Add info about the sequencing tech TAG and reflect that on the reports

TORCH-Consortium / MAGMA

A pipeline for comprehensive genomic analyses of Mycobacterium tuberculosis with a focus on clinical decision making as well as research

https://doi.org/10.1371/journal.pcbi.1011648

GNU General Public License v3.0

13 stars 3 forks source link

Add info about the sequencing tech TAG and reflect that on the reports #150

Open abhi18av opened 1 year ago

abhi18av commented 1 year ago

As part of 4-APR meeting.

Focus on homogenous (sequencing) datasets
(IN FUTURE) Accommodate hybrid datasets and reflect on the final results (nanopore/illumina)

@vrennie @TimHHH , where exactly do we need to add this sequencing platform information i.e. which summary files?
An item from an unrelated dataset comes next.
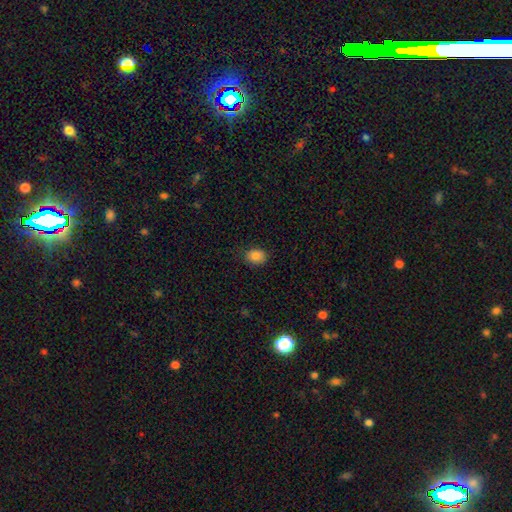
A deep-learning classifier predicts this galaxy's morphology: smooth_or_featured: smooth (p=0.85) [alt: star or artifact p=0.10]
how_rounded: in between (p=0.55) [alt: round p=0.44]
merging: none (p=0.83) [alt: minor disturbance p=0.13]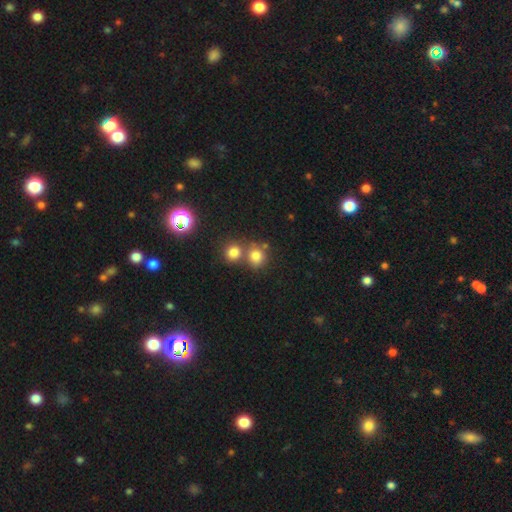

TimHHH commented 1 year ago

@vrennie @TimHHH , where exactly do we need to add this sequencing platform information i.e. which summary files?

I would think a column in the summary stats file.

vrennie commented 1 year ago

Yes, I agree with Tim, just a column that looks like this:

Sequencing Technology Illlumina ONT ONT Illumina Illumina Illumina ...

abhi18av commented 1 year ago

Okay, I understand this would be added to the summary stats file 👍

However, there's one more detail worth mentioning here, currently we hard-code the sequencing technology in the bam_rg_string https://github.com/TORCH-Consortium/MAGMA/blob/786d13dfe1988784f870499bb878f47cc945a493/workflows/validate_fastqs_wf.nf#L30

Should we not add this column to the input-samplesheet as well?

vrennie commented 1 year ago

Yes, good catch @abhi18av, lets add this as a column to the samplesheet.

TimHHH commented 1 year ago

Yes, ideally the user provides the sequencing technology in the sample sheet and this is then used in the bam_rg_string along the lines of PL:${technology}. The documentation has to be clear that only one technology is allowed per sample sheet.

abhi18av commented 1 year ago

Guys, what about reflecting that on the actual sample name as well? Something like Shea2017_2021_396.SRR16089406.LNA.A1.ILMN.1.1.1

The NCBI currently lists the following platforms used for the sequences

ILLUMINA
ION_TORRENT
ABI_SOLID
PACBIO_SMRT
CAPILLARY
OXFORD_NANOPORE
LS454
BGISEQ

To avoid long names, we can perhaps standardize the acronyms like ILMN / ONT / PCB / ION etc - what do you think?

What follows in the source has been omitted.